It’s Darwin Day 2015 (or will be shortly), and also on this blog it’s Freezermas, a time of contemplative dissection of morphology and its history. This year I won’t be doing the crazy 7 posts in 7 days that I’ve done before (see 14 past ones here), and I won’t be doing a customary homage to Darwin. Instead, I’m dedicating today’s post to Richard Owen, oft characterized as Darwin’s greatest nemesis. Blasphemy? Nah. I’m a Darwin fan, sure, but today Owen gets his due from me. This post is like a “Top ten things you didn’t know about Richard Owen” post, but without the list, and some of them might be things you know, and I’m not even sure if there are ten of them, but they tend to be about Richard Owen. I feature a bunch of Owen’s papers’ coolest artwork, with links to the free versions of those papers, too. Bone up!

Stomach-Churning Rating: 3/10 for woodcuts that would otherwise be graphic. 7+/10 for rabid Darwin fans.

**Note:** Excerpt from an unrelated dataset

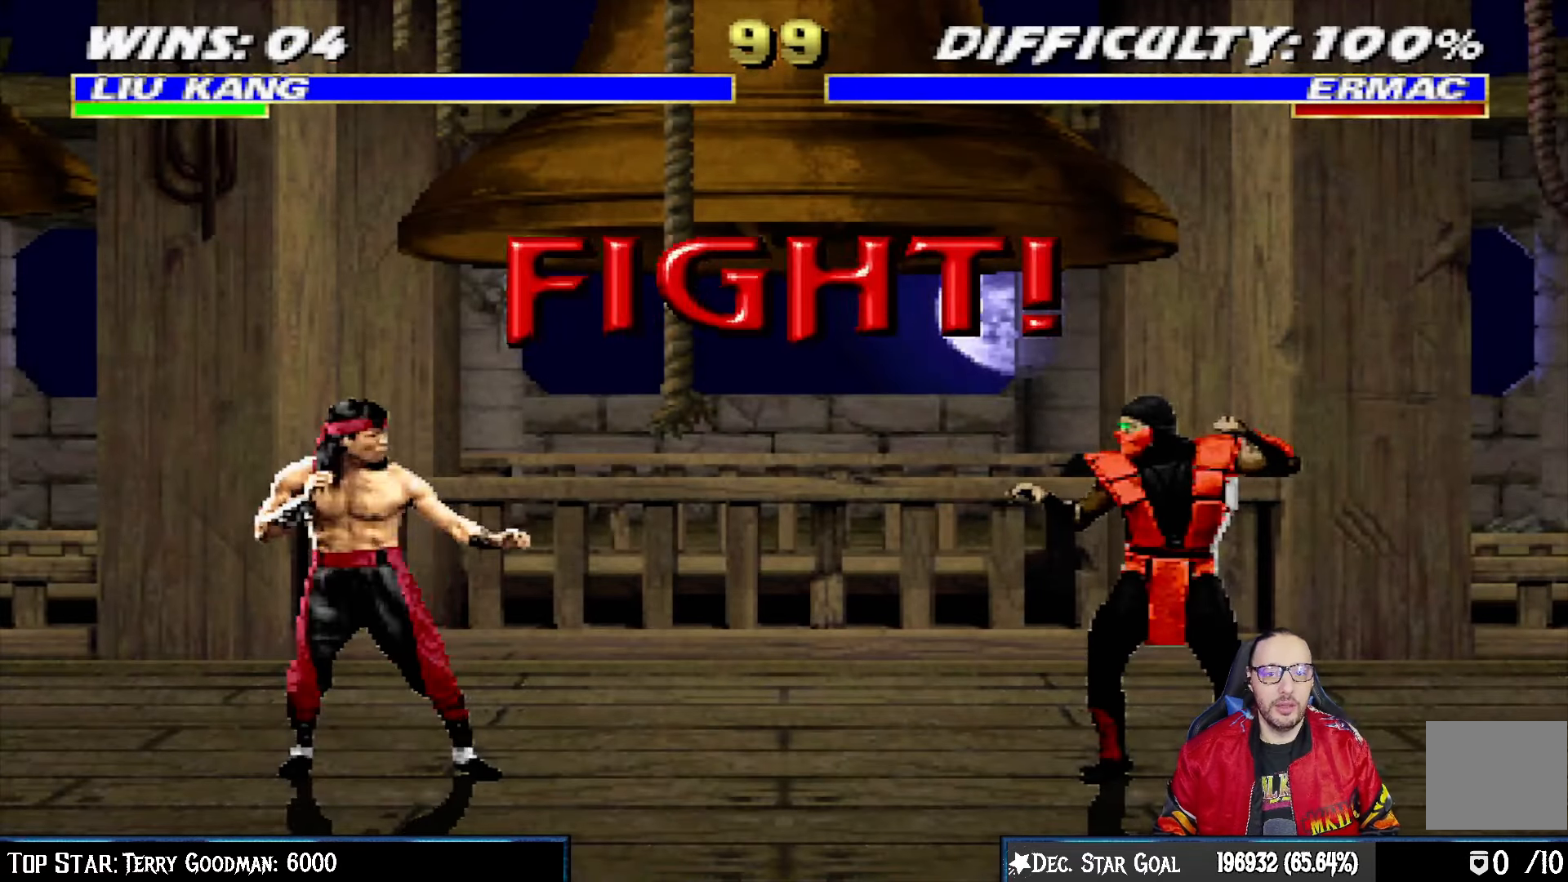
{"buttons": [], "left_stick": "center", "right_stick": "center", "events": [[33, "DPAD_RIGHT", "down"], [133, "DPAD_RIGHT", "up"], [200, "DPAD_RIGHT", "down"], [283, "DPAD_RIGHT", "up"], [367, "DPAD_RIGHT", "down"], [467, "DPAD_RIGHT", "up"]]}
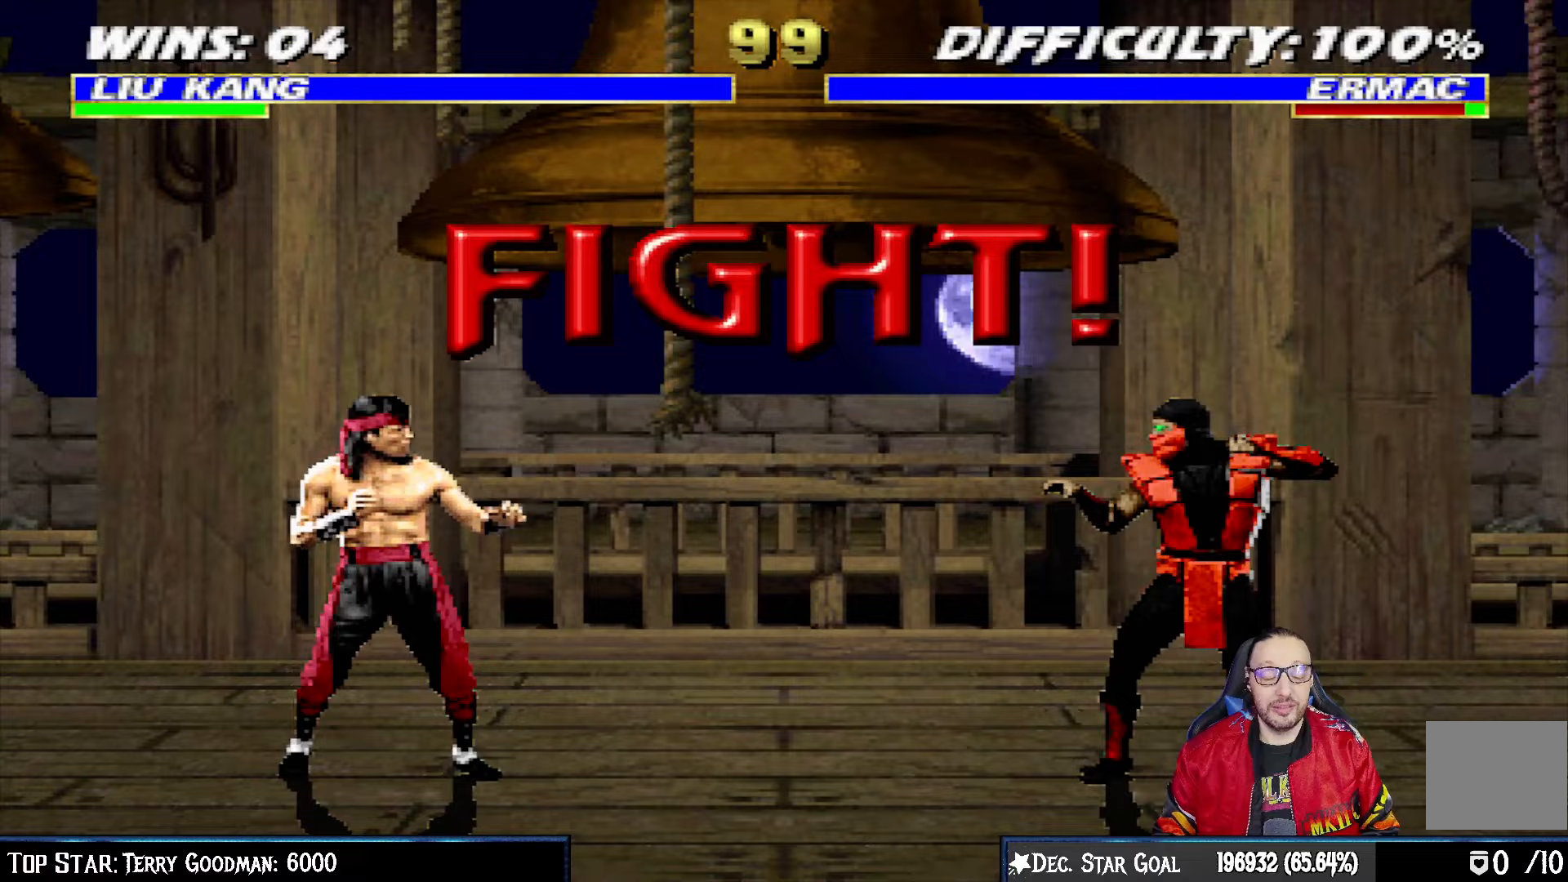
{"buttons": [], "left_stick": "center", "right_stick": "center", "events": [[67, "DPAD_RIGHT", "down"], [100, "DPAD_RIGHT", "up"], [200, "DPAD_RIGHT", "down"], [283, "DPAD_RIGHT", "up"], [367, "DPAD_RIGHT", "down"], [467, "DPAD_RIGHT", "up"]]}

Owen was one of greatest (vertebrate) anatomists ever, if not the greatest (Alfred Romer gives him a run for his money in my opinion, but was less of a conceptual revolutionary). He was a key player in the divorce of the Natural History Museum from the British Museum and thus its move to its current South Kensington home in London as well as its autonomy and rise to scientific and cultural prominence. Hence, like today’s post’s title indicates, we owe Owen a lot as morphologists and as fans of biology (i.e. natural history). Indeed, his contributions are often undersold in deference to Darwin’s, and in service to a conventional narrative (written by the victorious Darwinians) in which he plays a villainous role. Even if one cannot admire the man as a touchy-feely kind of dude, his work demands respect and historiographic justice.

Rupke

I was inspired to write this post after reading a biography of Richard Owen some months ago: “Richard Owen: Biology Without Darwin, a revised edition”. It’s a fascinating read, and makes some points that challenged my naïve views of the history of biology, especially evolution and Victorian science. Author Nicolaas Rupke hammers home that pro-Darwin propaganda relegated Owen to a more minor and infamous position in the history of science than he deserved, defaming him as a cold-hearted, scheming, inconsistent jerk. This biography admits truth to Owen lacking some social graces and playing tough politics sometimes, but reminds us of his eminence in British science, which reverberated globally and was in no small part due to his determined drive and strategic rigour. I recommend the book to any fans of natural history and science, especially morphology. Indeed, Rupke’s 2009 edition was released in paperback for the Darwinian centennial, as an abridgement of his 1994 book. If you want to know more about Rupke’s 2009 book, there are informative reviews by Switek here and Lynch here. This biography humanizes Owen and casts away some of the demonizing. Scandalous snippets of Darwinians politicking against Owen are memorable– e.g. Owen’s “contest against the surrounding agencies” was a predecessor to Darwin’s “struggle for existence” and natural selection, which Darwin downplayed (Rupke, pp.157,169-171).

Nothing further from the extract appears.